Retrieval philosophy | Zep Documentation

Zep’s retrieval system is designed with two primary goals: high recall and low latency. This is a deliberate architectural choice that differs from systems optimized for precision.

Understanding recall vs. precision

Think of recall and precision as two different ways to measure retrieval quality:

Recall measures completeness: “Did we find all the relevant information?”
Precision measures accuracy: “Is everything we returned actually relevant?”

In practical terms:

High recall means you get all the relevant results, but might also get some less relevant ones
High precision means everything returned is highly relevant, but you might miss important information

The tradeoff in practice

Approach	What You Get	What You Risk	Best For
Optimize for Recall (Zep’s approach)	All relevant facts, plus some less relevant results	Larger context with some noise	Agents that need complete information to make decisions; real-time applications
Optimize for Precision	Only highly relevant results	Missing critical facts that could cause task failure	Use cases where context size is severely constrained; manual review workflows

Example scenario

User query: “What did we discuss about the Q2 marketing budget?”

Retrieval Approach	Results Returned	Outcome
Recall-Optimized (Zep)	• Q2 marketing budget discussion ✓ • Related Q2 sales projections ✓ • Q3 budget planning mention ⚠️ • Q2 hiring costs mentioning marketing ⚠️	Agent has complete context, including tangentially related information. Can successfully answer follow-up questions about budget revisions.
Precision-Optimized	• Q2 marketing budget discussion ✓ • Related Q2 sales projections ✓	Clean, focused results, but missing a separate conversation about budget revisions that didn’t explicitly mention “marketing budget.” Agent may provide incomplete information.
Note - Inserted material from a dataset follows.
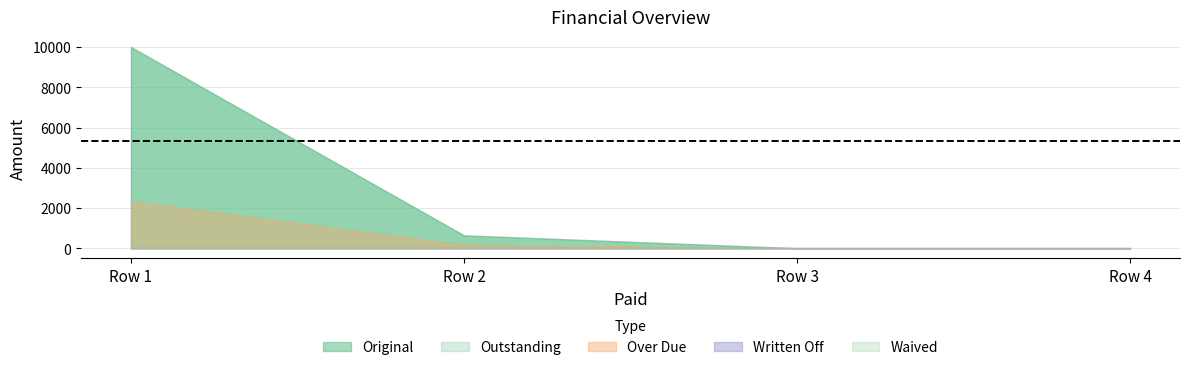

At 0, list the series in order from smallest to largest.

Written Off, Waived, Over Due, Original, Outstanding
Why recall over precision?

Agents need comprehensive context to make informed decisions. Missing a critical fact can cause an agent to fail its task or provide incorrect information. By optimizing for recall, Zep ensures that relevant information is available to the agent, even if that means returning more results than strictly necessary.

The underlying principle: it’s better to provide complete information and let the agent or downstream LLM filter what’s relevant than to risk omitting something important.

Why latency matters

Real-time applications like conversational AI, live customer support, and interactive agents require fast responses. Zep’s retrieval architecture is optimized to return results in milliseconds, enabling seamless user experiences without perceptible delays.
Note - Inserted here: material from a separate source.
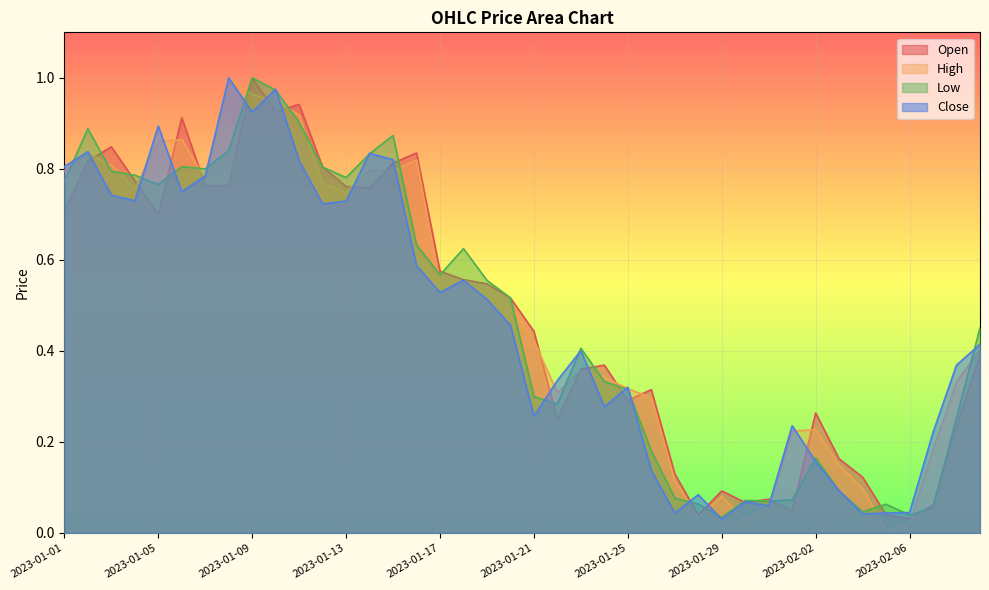

How many lines are shown in the chart?

4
Tuning the recall-precision tradeoff

The recall-optimized approach described here is how Zep is tuned out of the box. However, Zep provides several mechanisms to adjust this tradeoff for different use cases:

Limit search results: Control the maximum number of results returned
Apply filters: Narrow retrieval to specific time ranges, Entity and/or Edge labels, or other criteria
Adjust search parameters: Fine-tune ranking and relevance thresholds

These controls allow you to shift toward precision when your application demands it, while maintaining Zep’s fast retrieval performance.

Balancing context size

While recall is our priority, Zep does consider token count when returning results. We balance the size of the resulting context with the goal of providing complete information, but when in doubt, we err on the side of ensuring your agent has what it needs to succeed.